As March winds blasted the region, West County lawyer Lubabah Abdullah’s hair remained neat under a bright scarf, giving her the élan of Grace Kelly riding in a sleek convertible with Cary Grant. Abdullah, an American-born Muslim of Sudanese Arab heritage wraps her head in bright colored scarves for modesty.
Mehnaz Afridi was astonished to learn that half of this area’s Muslims are Bosnians. The Muslim scholar will be in the area March 31 to give the Lee Institute lecture on the issues faced by Muslim women. For many in St. Louis, one of the main issues is correcting misperceptions.

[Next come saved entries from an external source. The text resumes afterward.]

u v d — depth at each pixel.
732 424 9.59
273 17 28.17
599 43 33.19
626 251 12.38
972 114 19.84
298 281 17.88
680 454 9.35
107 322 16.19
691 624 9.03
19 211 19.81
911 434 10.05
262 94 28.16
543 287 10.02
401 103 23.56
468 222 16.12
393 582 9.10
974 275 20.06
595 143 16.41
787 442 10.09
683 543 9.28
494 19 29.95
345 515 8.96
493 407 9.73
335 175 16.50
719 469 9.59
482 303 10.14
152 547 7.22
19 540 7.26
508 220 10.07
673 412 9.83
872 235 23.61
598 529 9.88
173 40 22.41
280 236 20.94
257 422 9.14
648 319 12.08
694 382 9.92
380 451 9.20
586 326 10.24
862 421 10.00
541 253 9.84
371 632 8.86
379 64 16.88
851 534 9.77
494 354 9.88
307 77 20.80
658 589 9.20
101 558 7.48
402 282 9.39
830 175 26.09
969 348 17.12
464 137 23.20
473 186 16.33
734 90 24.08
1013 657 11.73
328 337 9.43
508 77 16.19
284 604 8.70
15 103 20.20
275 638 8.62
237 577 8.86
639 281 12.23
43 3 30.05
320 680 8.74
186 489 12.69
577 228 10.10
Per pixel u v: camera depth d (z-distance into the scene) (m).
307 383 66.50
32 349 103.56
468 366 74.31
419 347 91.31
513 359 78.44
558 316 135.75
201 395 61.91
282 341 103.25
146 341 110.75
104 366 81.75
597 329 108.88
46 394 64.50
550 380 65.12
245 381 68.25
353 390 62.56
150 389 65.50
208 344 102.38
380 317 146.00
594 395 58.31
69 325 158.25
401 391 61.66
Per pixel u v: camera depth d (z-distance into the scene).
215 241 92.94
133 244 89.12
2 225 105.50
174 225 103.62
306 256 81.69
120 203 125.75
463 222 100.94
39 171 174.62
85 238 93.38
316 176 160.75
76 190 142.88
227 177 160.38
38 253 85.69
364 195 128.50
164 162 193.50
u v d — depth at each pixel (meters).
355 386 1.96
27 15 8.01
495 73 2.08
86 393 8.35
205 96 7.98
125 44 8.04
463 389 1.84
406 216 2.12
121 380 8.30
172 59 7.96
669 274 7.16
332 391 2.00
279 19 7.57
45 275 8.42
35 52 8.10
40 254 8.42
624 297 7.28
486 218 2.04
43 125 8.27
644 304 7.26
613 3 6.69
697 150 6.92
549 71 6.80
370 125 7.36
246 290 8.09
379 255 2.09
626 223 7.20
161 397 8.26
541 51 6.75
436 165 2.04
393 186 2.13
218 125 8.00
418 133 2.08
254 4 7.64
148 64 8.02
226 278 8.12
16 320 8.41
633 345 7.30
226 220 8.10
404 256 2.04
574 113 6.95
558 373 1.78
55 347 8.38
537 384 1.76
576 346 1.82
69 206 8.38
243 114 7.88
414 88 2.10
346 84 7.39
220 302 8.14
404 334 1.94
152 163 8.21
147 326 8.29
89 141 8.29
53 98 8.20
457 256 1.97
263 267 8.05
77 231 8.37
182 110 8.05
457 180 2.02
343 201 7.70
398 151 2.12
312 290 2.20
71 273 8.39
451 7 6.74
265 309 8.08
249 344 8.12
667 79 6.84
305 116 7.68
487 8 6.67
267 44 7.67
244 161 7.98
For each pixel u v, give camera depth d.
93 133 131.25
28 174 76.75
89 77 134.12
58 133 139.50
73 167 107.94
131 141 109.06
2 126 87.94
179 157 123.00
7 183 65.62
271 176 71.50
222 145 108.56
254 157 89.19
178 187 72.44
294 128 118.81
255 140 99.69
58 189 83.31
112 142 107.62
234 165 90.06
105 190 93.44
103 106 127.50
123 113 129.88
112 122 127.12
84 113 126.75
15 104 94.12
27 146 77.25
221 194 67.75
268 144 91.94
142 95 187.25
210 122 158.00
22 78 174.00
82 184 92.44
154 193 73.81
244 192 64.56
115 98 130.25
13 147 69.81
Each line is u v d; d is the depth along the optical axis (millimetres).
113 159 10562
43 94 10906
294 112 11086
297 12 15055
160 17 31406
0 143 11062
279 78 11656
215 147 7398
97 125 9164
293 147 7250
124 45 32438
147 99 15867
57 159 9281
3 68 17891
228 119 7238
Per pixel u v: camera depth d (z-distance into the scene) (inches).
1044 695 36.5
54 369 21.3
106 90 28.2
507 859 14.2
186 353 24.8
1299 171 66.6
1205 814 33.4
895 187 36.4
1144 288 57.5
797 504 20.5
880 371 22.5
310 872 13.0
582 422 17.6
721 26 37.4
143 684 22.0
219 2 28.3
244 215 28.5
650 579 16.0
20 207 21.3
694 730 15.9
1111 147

The great majority of Bosnians resettled here between 20 and 11 years ago to escape the former Yugoslavia’s devastating war of religious persecution in 1992-95. Members of the new generation, born in St. Louis, are now graduating from high school.
A 2013 report from the Council on American-Islamic Relations (CAIR) identifies a network of 37 organizations that systematically promote anti-Muslim sentiment in America through prejudice, fear and hatred. CAIR calls it Islamophobia.
According to tax filings analyzed by CAIR, this network had access to nearly $120 million between 2008 and 2011.